● **PROMPT**: Render the listing below as a JSON array of strings with one string per line, leaving out any blank lines.

### SUPPLIED RECORDS

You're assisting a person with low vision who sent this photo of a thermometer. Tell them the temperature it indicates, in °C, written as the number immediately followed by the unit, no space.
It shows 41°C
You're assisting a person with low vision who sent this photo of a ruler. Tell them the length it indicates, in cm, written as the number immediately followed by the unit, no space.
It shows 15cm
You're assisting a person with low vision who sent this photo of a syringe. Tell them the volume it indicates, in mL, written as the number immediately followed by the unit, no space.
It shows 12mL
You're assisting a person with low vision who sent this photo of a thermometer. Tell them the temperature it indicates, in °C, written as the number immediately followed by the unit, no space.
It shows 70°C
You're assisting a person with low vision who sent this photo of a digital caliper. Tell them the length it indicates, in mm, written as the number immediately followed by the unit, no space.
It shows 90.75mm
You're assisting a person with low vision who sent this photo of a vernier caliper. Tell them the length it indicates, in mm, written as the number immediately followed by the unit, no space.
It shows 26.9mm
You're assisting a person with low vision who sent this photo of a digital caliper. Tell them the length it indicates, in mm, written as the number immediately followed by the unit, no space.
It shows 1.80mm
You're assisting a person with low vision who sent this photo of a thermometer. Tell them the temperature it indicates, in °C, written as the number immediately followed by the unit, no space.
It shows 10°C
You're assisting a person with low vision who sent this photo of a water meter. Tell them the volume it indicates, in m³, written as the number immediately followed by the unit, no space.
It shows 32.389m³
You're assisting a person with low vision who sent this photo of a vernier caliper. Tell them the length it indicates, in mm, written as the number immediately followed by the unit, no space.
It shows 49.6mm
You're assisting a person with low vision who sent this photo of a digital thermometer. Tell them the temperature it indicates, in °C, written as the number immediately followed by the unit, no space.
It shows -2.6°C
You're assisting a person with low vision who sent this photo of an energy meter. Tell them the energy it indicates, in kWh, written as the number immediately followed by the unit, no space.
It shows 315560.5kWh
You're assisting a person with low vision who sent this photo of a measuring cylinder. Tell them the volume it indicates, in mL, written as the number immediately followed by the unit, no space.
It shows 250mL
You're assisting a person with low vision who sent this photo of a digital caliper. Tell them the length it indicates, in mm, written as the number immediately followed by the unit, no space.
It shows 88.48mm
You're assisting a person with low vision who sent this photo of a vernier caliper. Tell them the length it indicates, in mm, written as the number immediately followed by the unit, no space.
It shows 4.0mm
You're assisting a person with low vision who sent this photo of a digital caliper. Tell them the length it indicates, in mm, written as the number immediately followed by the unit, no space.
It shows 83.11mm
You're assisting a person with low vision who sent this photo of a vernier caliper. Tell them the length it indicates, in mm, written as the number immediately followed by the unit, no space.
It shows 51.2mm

######

● **COMPLETED EXERCISE**:
[
  "You're assisting a person with low vision who sent this photo of a thermometer. Tell them the temperature it indicates, in °C, written as the number immediately followed by the unit, no space.",
  "It shows 41°C",
  "You're assisting a person with low vision who sent this photo of a ruler. Tell them the length it indicates, in cm, written as the number immediately followed by the unit, no space.",
  "It shows 15cm",
  "You're assisting a person with low vision who sent this photo of a syringe. Tell them the volume it indicates, in mL, written as the number immediately followed by the unit, no space.",
  "It shows 12mL",
  "You're assisting a person with low vision who sent this photo of a thermometer. Tell them the temperature it indicates, in °C, written as the number immediately followed by the unit, no space.",
  "It shows 70°C",
  "You're assisting a person with low vision who sent this photo of a digital caliper. Tell them the length it indicates, in mm, written as the number immediately followed by the unit, no space.",
  "It shows 90.75mm",
  "You're assisting a person with low vision who sent this photo of a vernier caliper. Tell them the length it indicates, in mm, written as the number immediately followed by the unit, no space.",
  "It shows 26.9mm",
  "You're assisting a person with low vision who sent this photo of a digital caliper. Tell them the length it indicates, in mm, written as the number immediately followed by the unit, no space.",
  "It shows 1.80mm",
  "You're assisting a person with low vision who sent this photo of a thermometer. Tell them the temperature it indicates, in °C, written as the number immediately followed by the unit, no space.",
  "It shows 10°C",
  "You're assisting a person with low vision who sent this photo of a water meter. Tell them the volume it indicates, in m³, written as the number immediately followed by the unit, no space.",
  "It shows 32.389m³",
  "You're assisting a person with low vision who sent this photo of a vernier caliper. Tell them the length it indicates, in mm, written as the number immediately followed by the unit, no space.",
  "It shows 49.6mm",
  "You're assisting a person with low vision who sent this photo of a digital thermometer. Tell them the temperature it indicates, in °C, written as the number immediately followed by the unit, no space.",
  "It shows -2.6°C",
  "You're assisting a person with low vision who sent this photo of an energy meter. Tell them the energy it indicates, in kWh, written as the number immediately followed by the unit, no space.",
  "It shows 315560.5kWh",
  "You're assisting a person with low vision who sent this photo of a measuring cylinder. Tell them the volume it indicates, in mL, written as the number immediately followed by the unit, no space.",
  "It shows 250mL",
  "You're assisting a person with low vision who sent this photo of a digital caliper. Tell them the length it indicates, in mm, written as the number immediately followed by the unit, no space.",
  "It shows 88.48mm",
  "You're assisting a person with low vision who sent this photo of a vernier caliper. Tell them the length it indicates, in mm, written as the number immediately followed by the unit, no space.",
  "It shows 4.0mm",
  "You're assisting a person with low vision who sent this photo of a digital caliper. Tell them the length it indicates, in mm, written as the number immediately followed by the unit, no space.",
  "It shows 83.11mm",
  "You're assisting a person with low vision who sent this photo of a vernier caliper. Tell them the length it indicates, in mm, written as the number immediately followed by the unit, no space.",
  "It shows 51.2mm"
]